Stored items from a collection

----

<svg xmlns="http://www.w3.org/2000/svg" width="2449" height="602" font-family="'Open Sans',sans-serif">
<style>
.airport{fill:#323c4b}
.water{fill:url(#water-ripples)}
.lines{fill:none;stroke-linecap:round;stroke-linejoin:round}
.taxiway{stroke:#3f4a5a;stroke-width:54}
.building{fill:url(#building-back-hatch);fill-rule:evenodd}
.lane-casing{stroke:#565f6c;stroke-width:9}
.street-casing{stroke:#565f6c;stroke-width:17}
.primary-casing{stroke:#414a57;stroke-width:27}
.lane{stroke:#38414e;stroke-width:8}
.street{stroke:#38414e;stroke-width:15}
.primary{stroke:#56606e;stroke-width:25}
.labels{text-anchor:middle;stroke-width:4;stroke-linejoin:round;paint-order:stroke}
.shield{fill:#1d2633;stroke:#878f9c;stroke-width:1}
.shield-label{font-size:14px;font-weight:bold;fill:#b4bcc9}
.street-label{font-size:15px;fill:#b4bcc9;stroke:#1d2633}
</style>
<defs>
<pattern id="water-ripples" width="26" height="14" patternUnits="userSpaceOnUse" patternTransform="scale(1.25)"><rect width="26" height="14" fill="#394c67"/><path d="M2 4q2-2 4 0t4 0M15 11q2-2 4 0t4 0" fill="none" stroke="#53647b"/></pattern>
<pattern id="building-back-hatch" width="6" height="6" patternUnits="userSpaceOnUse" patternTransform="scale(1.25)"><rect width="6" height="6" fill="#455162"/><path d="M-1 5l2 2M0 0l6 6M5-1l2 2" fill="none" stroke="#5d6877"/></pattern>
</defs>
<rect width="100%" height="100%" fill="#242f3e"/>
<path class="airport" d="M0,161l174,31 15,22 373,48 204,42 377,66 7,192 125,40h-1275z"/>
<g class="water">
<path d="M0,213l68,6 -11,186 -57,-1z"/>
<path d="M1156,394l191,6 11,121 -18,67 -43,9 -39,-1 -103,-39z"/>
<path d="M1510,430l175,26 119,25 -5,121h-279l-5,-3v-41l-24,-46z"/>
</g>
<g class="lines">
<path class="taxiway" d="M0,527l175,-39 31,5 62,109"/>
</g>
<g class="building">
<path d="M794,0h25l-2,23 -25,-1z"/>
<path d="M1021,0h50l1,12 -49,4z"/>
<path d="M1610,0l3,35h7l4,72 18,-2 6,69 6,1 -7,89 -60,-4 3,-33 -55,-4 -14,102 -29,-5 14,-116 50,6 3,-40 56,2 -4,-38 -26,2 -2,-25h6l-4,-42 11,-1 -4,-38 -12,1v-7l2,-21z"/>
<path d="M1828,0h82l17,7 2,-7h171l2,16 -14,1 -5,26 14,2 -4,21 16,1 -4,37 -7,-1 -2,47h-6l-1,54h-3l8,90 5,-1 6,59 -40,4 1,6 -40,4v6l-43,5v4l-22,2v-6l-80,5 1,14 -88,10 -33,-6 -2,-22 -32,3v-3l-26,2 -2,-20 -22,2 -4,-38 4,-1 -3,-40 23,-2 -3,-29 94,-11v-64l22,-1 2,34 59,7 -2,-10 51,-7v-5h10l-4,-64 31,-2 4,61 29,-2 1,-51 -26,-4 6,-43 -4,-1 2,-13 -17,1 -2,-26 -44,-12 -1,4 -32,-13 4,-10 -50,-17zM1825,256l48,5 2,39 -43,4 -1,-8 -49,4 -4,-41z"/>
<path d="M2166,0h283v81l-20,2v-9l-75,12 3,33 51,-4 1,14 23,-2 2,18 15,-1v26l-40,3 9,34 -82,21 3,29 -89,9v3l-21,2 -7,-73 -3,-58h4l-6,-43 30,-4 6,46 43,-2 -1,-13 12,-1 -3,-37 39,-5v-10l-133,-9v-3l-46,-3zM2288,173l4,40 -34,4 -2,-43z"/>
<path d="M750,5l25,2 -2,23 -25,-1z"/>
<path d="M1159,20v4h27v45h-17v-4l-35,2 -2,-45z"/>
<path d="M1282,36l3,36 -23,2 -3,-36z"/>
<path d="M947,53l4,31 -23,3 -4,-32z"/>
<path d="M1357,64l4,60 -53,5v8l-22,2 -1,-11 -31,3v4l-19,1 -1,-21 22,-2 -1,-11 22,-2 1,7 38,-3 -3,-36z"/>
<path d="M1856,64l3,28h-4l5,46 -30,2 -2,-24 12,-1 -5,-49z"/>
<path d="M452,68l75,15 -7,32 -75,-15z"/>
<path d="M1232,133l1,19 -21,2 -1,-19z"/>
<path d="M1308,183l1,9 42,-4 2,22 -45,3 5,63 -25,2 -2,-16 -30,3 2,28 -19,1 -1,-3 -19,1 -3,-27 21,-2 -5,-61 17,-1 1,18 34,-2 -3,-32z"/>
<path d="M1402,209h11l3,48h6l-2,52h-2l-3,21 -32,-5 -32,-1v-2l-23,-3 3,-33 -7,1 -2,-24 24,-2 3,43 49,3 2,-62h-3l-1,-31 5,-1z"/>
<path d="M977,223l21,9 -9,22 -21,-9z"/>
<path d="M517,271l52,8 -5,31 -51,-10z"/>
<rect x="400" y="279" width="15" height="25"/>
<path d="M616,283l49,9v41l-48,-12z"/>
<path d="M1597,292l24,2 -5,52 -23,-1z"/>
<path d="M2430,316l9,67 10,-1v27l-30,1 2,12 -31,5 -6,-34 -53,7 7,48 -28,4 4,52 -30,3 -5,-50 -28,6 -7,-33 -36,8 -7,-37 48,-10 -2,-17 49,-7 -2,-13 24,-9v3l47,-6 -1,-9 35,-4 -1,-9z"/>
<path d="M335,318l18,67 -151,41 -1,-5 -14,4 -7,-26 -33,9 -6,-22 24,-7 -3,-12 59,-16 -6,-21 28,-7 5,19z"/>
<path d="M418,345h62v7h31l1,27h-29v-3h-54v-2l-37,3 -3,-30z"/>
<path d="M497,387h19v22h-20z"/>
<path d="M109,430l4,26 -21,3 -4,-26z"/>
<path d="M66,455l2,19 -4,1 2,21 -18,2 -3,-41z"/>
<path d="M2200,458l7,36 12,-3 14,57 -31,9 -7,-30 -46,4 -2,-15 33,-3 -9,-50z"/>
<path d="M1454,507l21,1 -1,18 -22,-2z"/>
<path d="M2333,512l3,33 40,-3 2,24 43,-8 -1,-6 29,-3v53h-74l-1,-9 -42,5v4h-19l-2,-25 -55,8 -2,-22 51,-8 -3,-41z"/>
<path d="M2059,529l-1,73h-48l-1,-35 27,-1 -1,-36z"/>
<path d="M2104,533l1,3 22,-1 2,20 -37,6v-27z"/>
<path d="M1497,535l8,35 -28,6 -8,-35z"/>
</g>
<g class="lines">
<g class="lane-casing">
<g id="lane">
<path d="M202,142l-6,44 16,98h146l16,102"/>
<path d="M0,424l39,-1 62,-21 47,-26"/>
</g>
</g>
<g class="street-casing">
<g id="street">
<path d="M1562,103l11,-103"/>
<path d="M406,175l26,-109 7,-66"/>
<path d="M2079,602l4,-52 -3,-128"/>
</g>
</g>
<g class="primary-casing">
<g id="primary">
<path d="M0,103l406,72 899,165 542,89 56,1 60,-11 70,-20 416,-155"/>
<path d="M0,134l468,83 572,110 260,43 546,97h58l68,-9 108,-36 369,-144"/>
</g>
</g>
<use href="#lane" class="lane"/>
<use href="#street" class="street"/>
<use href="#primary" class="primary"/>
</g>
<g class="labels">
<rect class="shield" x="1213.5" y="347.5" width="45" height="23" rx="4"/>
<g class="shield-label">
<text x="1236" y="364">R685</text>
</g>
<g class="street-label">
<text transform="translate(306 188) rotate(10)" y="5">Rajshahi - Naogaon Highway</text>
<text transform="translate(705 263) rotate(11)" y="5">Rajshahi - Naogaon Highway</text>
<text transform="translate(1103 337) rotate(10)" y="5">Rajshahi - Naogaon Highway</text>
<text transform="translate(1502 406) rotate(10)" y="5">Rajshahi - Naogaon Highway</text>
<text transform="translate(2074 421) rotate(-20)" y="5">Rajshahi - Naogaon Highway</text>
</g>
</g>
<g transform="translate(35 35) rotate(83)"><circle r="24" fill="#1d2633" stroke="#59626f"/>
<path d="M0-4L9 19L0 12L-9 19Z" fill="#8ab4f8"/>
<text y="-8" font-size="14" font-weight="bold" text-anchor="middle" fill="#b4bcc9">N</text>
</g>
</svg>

----

- _Activity_
Gather from the entries above all lines that include the string "middle".

- _Answer to this task_
.labels{text-anchor:middle;stroke-width:4;stroke-linejoin:round;paint-order:stroke}
<text y="-8" font-size="14" font-weight="bold" text-anchor="middle" fill="#b4bcc9">N</text>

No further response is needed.